Maryland’s Piratz Tavern First of 10 Bars Being Rescued by Jon Taffer’s Spike TV Show
They might have thought of him as a scallywag at times but without him, the Piratz Tavern in Silver Spring, MD might have gone down without a fight.
The themed bar was dead in the water – a waiter even lost an eye during a swordfight with a fellow employee – and rudderless with management that made the place like a ghost ship.
And that became Jon Taffer’s first project for season two of “Bar Rescue,” the Spike TV reality show.
It airs Sunday, July 22 at 9 p.m., ET/PT. There are 10 shows for the new season.

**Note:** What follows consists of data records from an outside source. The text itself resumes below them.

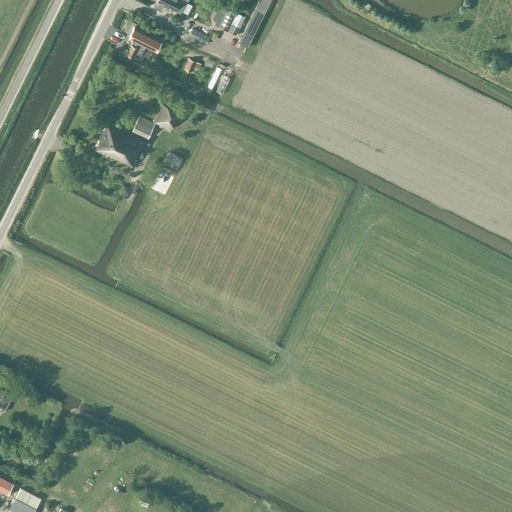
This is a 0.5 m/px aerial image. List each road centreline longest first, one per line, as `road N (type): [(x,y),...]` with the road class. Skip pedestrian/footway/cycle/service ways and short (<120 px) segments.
road 1 (tertiary): [(117,0),(0,235)]
road 2 (unclassified): [(0,120),(59,0)]
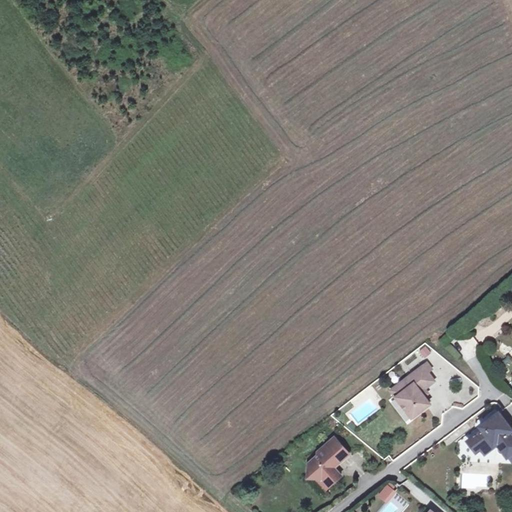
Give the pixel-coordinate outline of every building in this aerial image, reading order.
[(457,345),(464,358),(481,348),(473,335),(457,345)] [(426,347),(420,352),(425,357),(430,353),(426,347)] [(403,392),(396,397),(411,417),(430,404),(423,396),(419,389),(422,386),(424,388),(434,381),(427,372),(431,369),(426,363),(398,384),(403,392)] [(398,384),(390,390),(396,397),(403,392),(398,384)] [(422,386),(419,389),(423,396),(427,393),(424,388),(422,386)] [(511,435),(510,433),(511,431),(511,430),(499,413),(480,427),(482,430),(471,439),(471,442),(476,450),(480,450),(481,450),(491,442),(493,445),(496,443),(498,445),(507,458),(511,455),(511,454),(511,435)] [(304,466),(304,484),(314,487),(319,483),(329,486),(341,475),(334,467),(334,464),(337,465),(349,454),(334,437),(317,452),(316,455),(304,466)] [(491,442),(481,450),(485,455),(498,445),(496,443),(493,445),(491,442)] [(401,483),(427,506),(434,498),(408,475),(401,483)] [(319,483),(314,487),(319,494),(329,486),(319,483)] [(389,485),(380,495),(386,500),(396,491),(393,488),(389,485)]
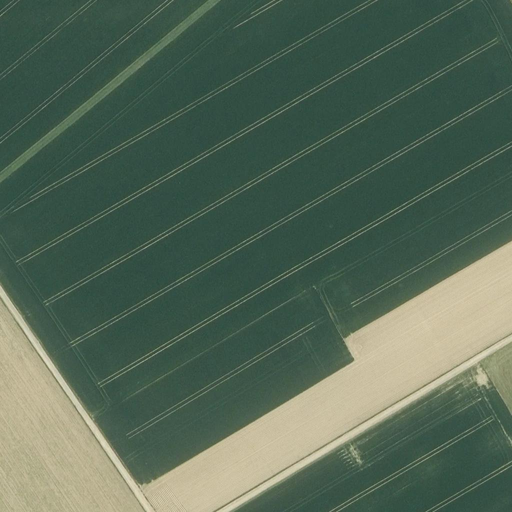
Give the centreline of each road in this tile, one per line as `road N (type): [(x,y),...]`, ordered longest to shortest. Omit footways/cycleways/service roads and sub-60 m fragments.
road 1 (track): [(511,339),(221,511)]
road 2 (track): [(0,189),(228,0)]
road 3 (track): [(0,288),(151,511)]
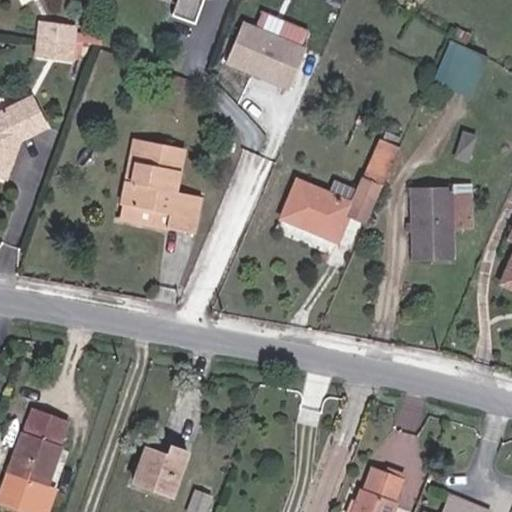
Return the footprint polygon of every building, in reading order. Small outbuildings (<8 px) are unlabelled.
[(177,0),(171,17),(195,25),(203,0),(177,0)] [(54,38),(57,18),(51,17),(48,37),(54,38)] [(57,18),(54,38),(81,42),(84,22),(57,18)] [(305,48),(243,22),(224,66),(287,92),(305,48)] [(51,56),(54,38),(48,37),(45,55),(51,56)] [(81,42),(54,38),(51,56),(78,60),(81,42)] [(469,107),(485,72),(482,69),(449,54),(434,92),(469,107)] [(13,134),(20,144),(43,132),(28,103),(0,116),(0,180),(7,183),(16,157),(5,153),(13,134)] [(5,153),(16,157),(20,144),(13,134),(5,153)] [(373,146),(351,137),(340,163),(362,172),(373,146)] [(377,188),(394,148),(375,140),(373,146),(362,172),(358,180),(377,188)] [(123,193),(130,151),(123,149),(117,192),(123,193)] [(160,223),(158,236),(185,240),(191,204),(166,200),(173,157),(130,151),(123,193),(117,192),(113,216),(160,223)] [(348,208),(343,220),(361,227),(377,188),(357,179),(345,207),(348,208)] [(325,198),(294,184),(279,222),(333,244),(348,208),(345,207),(351,192),(331,184),(325,198)] [(451,193),(408,195),(411,256),(454,254),(451,193)] [(160,223),(113,216),(111,228),(158,236),(160,223)] [(31,437),(28,436),(13,477),(52,491),(67,449),(64,449),(73,424),(40,412),(31,437)] [(179,455),(182,447),(161,438),(158,447),(179,455)] [(158,447),(145,481),(185,496),(200,453),(182,447),(179,455),(158,447)] [(373,494),(366,511),(409,511),(411,509),(406,507),(413,486),(384,475),(377,495),(373,494)] [(485,511),(459,501),(454,511),(485,511)]
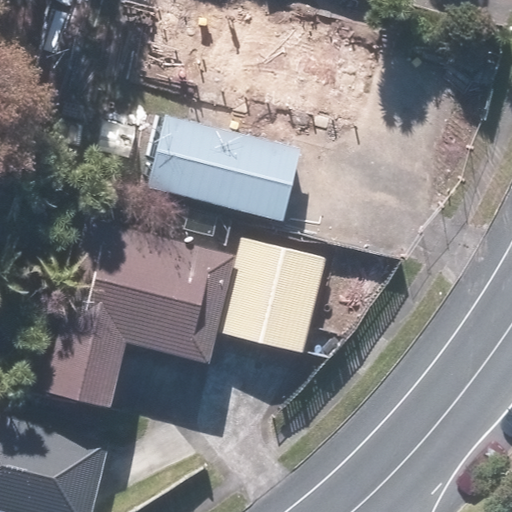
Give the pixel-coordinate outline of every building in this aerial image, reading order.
[(109,0),(105,16),(156,29),(146,66),(174,74),(165,108),(352,157),(381,47),(335,35),(337,29),(226,0),(109,0)] [(297,153),(147,114),(128,189),(277,228),(297,153)] [(224,263),(71,226),(29,393),(91,408),(106,348),(197,370),(224,263)] [(320,254),(239,236),(217,337),(297,355),(320,254)] [(90,511),(106,448),(0,421),(0,511),(90,511)]
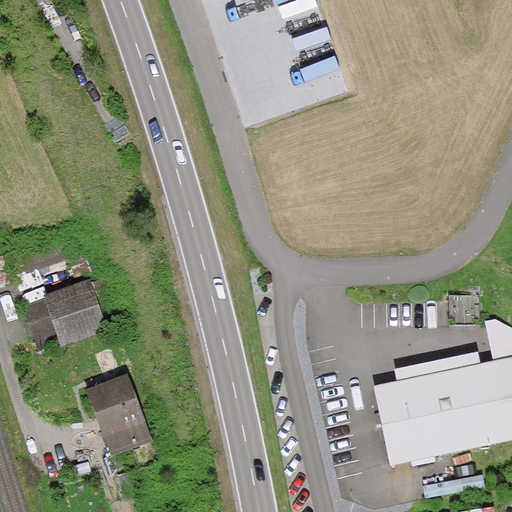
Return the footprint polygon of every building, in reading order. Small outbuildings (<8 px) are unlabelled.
[(72,245),(15,263),(19,277),(76,258),(72,245)] [(109,331),(91,279),(46,294),(48,299),(25,307),(40,350),(61,343),(62,347),(109,331)] [(481,297),(452,297),(453,328),(482,327),(481,297)] [(511,441),(511,359),(452,372),(376,387),(392,465),(511,441)] [(153,442),(129,377),(110,384),(87,393),(111,457),(153,442)]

Taffer and his crews of experts – chef, mixologist, DJ, hospitality consultant and even his wife and daughter – visit venues in Washington, D.C., Baltimore, Cincinnati, Los Angeles, Fort Lauderdale and West Palm Beach in the show’s second season. Taffer has nearly three decades of experience in the food and beverage, hotel and hospitality industries and gives his expert advice and makeovers to try and turn around their failing fortunes.
His style can be challenging and abrasive, tho he’s hardly the same screaming meanie as Gordon Ramsay in the “Kitchen Nightmare” show on Fox. Nor is he as overall easy going as Robert Irvine in the Food Network’s “Restaurant Impossible.”
I’ve been to two places Taffer has revised, the Canyon Inn in Yorba Linda, CA; and Breakwater in Redondo Beach, CA. The former made me wonder why the heck he would bother with this place; it’s a out-of-place dive bar on the edge of a high-end community in Orange County. It looks like a cleaner version of an old dive. Taffer changed the name to Canyon Saloon and after the show departed, the owner changed it back to Canyon Inn.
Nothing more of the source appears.